While these cartoons lack that certain postmodern wink and a nod to the adults, I'm happy to report that Tom and Jerry seem to be in competent hands. I found these cartoons mildly amusing (though they get very repetitive when viewed one after another) and would imagine that they would appeal to a very young audience - which, of course, is ultimately the target of this show.
There are basically four episodes of Tom and Jerry Tales on this disc. Each episode has 3 shorts. 4 x 3 = 12, which is how Warner Brothers gets their figure for the tagline on the cover art of the DVD - "12 Cartoons from the Kid-Pleasing TV Series."
The contents for volume four are:
Episode 1: Zent Out of Shape, I Dream of Meanie, and Which Witch. The titles in this episode are fairly indicative of the shorts' plots - with the last two having Tom and Jerry encounter a genie and a witch. The first short seemed the cleverest in having Tom and Jerry disrupt each other's serenity in a zen garden setting. This was also the first short I viewed, however, so the formula seemed pretty fresh as I watched it.

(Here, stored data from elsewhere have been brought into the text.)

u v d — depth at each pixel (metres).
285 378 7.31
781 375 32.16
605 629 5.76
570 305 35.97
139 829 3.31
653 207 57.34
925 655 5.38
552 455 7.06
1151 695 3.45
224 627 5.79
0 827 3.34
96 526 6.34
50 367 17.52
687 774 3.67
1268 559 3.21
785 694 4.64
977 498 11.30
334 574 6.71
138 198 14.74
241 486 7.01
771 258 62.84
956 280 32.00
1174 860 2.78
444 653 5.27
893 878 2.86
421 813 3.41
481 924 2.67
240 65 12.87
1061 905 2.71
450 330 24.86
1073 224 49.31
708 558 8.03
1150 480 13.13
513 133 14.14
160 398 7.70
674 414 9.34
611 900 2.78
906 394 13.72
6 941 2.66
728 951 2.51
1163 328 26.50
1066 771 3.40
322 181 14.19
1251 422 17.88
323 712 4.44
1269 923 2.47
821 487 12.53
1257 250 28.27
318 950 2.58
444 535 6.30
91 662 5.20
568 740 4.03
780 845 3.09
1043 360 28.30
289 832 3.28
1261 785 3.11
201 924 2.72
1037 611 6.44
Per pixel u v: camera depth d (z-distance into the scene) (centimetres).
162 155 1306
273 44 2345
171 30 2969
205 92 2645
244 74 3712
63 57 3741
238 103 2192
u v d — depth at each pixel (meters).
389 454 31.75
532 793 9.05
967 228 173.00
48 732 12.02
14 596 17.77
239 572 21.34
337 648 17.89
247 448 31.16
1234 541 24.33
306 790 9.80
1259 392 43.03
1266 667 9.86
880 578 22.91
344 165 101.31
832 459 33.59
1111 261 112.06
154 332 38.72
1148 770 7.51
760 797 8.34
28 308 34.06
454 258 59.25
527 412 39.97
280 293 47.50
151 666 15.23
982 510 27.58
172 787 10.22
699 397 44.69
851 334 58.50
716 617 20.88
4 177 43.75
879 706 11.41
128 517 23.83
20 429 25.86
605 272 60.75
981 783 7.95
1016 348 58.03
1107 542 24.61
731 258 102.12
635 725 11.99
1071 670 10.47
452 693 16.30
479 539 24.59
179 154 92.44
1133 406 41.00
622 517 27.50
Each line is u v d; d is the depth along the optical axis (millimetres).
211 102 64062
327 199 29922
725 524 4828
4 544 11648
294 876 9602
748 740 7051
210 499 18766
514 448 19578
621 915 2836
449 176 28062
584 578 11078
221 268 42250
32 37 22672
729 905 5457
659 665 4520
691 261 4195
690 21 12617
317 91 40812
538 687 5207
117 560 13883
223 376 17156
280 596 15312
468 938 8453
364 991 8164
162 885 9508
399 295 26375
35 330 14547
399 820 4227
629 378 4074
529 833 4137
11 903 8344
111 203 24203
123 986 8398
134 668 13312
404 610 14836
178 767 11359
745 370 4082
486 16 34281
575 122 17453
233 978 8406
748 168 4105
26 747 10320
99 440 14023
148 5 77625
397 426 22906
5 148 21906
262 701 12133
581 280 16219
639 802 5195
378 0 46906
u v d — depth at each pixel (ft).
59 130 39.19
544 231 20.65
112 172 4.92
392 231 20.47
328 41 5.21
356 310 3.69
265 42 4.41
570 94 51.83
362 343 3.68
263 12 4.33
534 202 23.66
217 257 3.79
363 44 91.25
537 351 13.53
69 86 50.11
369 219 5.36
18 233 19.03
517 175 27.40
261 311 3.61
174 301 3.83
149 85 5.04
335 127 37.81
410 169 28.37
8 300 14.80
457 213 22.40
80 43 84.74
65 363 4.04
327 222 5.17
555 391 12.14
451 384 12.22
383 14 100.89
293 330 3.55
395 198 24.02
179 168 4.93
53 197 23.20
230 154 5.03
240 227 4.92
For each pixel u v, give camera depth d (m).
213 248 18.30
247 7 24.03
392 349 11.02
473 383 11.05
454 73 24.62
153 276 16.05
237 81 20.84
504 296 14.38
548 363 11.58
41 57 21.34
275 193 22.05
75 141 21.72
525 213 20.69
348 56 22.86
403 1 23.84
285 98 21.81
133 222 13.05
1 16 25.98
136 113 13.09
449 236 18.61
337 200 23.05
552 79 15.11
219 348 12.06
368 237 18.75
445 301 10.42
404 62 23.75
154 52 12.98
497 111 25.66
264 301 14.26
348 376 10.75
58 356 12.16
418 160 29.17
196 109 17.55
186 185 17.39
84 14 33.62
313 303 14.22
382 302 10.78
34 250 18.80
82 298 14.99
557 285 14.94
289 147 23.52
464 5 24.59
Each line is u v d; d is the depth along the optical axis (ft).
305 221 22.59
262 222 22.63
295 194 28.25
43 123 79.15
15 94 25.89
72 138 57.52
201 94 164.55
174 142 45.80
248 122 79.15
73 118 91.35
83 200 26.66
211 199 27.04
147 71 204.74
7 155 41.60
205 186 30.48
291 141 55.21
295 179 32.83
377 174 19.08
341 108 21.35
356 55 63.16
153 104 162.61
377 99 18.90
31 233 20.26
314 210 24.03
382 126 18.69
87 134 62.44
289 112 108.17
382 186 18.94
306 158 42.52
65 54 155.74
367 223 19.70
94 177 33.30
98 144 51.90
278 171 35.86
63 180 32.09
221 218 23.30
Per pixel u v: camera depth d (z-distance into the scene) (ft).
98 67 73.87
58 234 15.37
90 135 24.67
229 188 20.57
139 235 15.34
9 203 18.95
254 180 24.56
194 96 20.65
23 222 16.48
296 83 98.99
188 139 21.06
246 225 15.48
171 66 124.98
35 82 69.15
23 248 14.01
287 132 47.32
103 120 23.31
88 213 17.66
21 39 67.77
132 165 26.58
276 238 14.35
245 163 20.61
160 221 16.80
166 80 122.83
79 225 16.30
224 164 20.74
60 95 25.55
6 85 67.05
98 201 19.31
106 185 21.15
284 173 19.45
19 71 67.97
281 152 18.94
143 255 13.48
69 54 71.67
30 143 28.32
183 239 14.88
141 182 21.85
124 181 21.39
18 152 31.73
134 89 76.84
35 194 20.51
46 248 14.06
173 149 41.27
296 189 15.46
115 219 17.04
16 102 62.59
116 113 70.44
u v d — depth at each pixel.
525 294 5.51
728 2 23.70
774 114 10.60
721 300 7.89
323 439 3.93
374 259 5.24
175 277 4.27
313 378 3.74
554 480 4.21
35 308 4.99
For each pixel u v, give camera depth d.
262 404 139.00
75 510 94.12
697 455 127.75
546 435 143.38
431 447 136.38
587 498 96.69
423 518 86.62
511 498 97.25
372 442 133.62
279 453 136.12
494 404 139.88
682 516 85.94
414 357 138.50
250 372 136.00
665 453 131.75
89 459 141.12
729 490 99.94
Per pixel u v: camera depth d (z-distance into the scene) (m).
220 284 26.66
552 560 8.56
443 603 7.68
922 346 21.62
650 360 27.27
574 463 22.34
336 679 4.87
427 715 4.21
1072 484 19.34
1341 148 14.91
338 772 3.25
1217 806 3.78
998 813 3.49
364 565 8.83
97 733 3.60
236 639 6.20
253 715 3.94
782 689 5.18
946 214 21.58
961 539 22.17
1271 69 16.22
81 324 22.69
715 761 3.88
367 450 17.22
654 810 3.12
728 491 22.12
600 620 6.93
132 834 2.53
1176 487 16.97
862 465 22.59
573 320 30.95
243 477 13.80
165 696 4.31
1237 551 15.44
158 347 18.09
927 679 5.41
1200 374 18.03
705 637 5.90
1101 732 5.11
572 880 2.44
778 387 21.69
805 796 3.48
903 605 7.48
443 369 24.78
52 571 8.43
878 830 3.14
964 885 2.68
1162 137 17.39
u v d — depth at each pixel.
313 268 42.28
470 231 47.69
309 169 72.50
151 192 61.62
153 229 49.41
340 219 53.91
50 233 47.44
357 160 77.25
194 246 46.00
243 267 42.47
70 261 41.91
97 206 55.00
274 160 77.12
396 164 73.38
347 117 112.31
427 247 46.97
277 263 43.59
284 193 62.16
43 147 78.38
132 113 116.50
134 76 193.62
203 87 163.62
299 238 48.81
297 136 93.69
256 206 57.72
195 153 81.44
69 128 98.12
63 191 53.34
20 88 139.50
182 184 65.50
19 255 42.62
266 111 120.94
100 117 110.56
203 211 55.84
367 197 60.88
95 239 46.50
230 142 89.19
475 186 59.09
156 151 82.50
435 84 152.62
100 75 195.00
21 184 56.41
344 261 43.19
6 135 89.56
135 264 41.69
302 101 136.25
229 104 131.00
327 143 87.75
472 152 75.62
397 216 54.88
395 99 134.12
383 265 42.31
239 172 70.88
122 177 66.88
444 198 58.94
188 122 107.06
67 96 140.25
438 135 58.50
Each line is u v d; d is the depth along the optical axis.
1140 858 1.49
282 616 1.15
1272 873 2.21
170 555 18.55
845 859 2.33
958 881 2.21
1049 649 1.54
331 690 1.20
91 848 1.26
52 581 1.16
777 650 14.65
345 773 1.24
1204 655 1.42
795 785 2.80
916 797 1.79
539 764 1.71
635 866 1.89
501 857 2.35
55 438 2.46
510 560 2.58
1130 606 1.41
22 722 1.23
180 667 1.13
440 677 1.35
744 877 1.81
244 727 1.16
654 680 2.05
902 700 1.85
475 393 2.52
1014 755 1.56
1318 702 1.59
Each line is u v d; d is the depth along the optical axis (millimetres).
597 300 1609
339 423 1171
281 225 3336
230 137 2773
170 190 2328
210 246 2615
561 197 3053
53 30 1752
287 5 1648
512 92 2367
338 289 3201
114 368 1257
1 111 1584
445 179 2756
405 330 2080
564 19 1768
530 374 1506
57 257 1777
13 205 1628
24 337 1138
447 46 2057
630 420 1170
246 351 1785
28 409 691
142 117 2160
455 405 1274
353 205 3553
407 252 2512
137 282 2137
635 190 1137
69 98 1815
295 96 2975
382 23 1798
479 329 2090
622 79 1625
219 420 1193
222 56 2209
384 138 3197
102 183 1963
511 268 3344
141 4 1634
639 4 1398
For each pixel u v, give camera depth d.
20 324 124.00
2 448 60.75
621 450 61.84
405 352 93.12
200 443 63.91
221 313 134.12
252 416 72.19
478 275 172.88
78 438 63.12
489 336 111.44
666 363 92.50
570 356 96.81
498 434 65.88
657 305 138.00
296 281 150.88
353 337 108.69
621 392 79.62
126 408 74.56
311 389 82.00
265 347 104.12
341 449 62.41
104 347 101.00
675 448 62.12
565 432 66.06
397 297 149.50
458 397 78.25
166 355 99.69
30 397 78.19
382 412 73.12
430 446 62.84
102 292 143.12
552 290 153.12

Episode 2: More Powers to You, Catch Me Though You Can't, and Power Team. The shorts in this episode involve giving Tom and Jerry super powered abilities. The first short was rather fun for me as a comic book fan - Tom is in charge of protecting the power rings for a superhero team called the Amazing Acquaintances. This short has some fun riffs on Marvel Comics characters like the Fantastic Four and the X-Men, and a Doctor Doom-style villain called Doom Dog.
Episode 3: Don't Bring Your Pet to School Day, Cat Show Catastrophe, and The Cat Whisperer. This episode seemed the least imaginative of the set - with fairly standard scenarios like Jerry being brought to a little girl's school for a day and Jerry participating in a cat show.
Episode 4: Adventures in Penguin Sitting, Cat of Prey, and Jungle Love. These episodes import other animals into the Tom and Jerry mix. Adventures in Penguin Sitting has this set's best visual gag - with Jerry in his home relaxing to an IPod-style video player propped up against a wall as if it were a large-screen television.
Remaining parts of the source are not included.